• **DATASET CONTENT**
——

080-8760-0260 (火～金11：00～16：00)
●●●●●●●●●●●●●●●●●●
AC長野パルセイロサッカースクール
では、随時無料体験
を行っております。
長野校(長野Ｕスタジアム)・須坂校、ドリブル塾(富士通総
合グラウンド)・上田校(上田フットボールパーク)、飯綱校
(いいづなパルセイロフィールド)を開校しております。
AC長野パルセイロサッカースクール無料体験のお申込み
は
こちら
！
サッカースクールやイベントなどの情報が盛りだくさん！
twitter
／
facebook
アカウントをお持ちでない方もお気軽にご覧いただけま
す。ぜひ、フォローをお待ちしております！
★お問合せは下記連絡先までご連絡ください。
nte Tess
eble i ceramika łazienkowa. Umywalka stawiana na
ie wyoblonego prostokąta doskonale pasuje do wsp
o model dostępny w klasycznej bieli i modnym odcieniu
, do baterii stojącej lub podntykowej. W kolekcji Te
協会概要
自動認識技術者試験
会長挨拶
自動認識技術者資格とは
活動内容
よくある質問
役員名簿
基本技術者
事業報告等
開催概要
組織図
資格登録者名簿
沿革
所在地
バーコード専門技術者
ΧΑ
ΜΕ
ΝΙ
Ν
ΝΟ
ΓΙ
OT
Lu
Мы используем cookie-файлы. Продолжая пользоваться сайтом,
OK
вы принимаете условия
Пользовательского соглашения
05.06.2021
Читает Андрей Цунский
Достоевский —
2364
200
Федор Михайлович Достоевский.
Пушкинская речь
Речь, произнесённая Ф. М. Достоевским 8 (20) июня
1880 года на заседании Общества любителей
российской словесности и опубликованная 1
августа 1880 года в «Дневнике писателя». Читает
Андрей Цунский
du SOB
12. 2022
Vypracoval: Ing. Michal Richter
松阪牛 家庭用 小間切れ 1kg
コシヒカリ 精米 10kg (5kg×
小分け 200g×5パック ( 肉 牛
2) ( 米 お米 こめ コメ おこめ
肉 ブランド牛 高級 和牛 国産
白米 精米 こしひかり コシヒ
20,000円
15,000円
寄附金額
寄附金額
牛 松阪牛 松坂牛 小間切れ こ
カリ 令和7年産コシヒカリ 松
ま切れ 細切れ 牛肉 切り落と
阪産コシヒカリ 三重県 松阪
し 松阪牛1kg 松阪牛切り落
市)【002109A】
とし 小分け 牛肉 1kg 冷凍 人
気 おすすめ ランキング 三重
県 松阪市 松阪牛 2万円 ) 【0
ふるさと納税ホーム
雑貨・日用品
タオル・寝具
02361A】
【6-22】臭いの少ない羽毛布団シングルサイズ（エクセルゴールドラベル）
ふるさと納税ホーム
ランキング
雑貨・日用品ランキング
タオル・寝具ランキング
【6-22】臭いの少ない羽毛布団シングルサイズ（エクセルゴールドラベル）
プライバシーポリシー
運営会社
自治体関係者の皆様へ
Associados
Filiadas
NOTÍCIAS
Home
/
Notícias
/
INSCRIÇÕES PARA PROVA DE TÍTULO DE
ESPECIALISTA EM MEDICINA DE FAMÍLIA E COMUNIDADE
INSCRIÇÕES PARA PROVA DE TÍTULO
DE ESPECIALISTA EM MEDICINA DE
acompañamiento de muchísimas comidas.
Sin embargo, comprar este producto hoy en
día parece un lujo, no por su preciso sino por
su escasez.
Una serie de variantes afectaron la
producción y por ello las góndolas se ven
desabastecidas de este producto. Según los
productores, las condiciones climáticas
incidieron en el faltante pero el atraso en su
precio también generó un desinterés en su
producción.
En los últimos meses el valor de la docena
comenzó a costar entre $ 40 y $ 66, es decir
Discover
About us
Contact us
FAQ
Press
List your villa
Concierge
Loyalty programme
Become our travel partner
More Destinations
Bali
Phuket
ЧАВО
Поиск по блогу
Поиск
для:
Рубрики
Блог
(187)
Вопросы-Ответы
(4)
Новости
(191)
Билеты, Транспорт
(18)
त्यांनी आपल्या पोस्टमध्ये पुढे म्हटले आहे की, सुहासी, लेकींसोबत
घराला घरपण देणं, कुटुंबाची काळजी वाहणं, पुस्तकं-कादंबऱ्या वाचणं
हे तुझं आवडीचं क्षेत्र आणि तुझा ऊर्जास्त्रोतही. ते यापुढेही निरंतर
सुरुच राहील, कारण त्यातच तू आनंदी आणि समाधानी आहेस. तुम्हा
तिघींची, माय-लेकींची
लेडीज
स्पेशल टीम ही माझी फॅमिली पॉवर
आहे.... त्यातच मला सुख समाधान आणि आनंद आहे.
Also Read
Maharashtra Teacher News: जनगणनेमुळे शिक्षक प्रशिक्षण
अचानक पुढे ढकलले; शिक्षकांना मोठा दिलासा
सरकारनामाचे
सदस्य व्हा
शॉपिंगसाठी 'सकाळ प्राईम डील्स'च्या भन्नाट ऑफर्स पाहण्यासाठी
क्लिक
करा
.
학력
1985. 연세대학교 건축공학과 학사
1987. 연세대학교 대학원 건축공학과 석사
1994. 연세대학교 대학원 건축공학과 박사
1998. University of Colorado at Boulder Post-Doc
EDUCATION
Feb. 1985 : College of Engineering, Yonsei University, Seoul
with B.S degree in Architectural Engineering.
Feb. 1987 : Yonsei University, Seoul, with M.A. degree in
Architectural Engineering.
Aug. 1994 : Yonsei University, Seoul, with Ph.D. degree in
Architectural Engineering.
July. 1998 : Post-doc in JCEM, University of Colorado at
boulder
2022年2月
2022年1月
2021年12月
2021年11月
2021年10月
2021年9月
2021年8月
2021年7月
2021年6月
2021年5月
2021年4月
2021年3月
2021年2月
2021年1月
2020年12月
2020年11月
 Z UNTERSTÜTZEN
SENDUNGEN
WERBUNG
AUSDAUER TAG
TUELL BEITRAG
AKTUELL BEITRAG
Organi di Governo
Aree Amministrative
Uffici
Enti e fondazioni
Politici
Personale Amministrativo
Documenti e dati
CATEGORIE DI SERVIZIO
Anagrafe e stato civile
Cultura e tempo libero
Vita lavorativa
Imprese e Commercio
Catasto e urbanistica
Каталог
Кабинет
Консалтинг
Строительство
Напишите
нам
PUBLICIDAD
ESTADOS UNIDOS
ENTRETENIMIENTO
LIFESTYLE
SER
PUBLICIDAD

——

• **EXERCISE DESCRIPTION**
Your reply must consist solely of the count of lines in the listing above that hold the string "with".

• **ANSWER SPACE**
3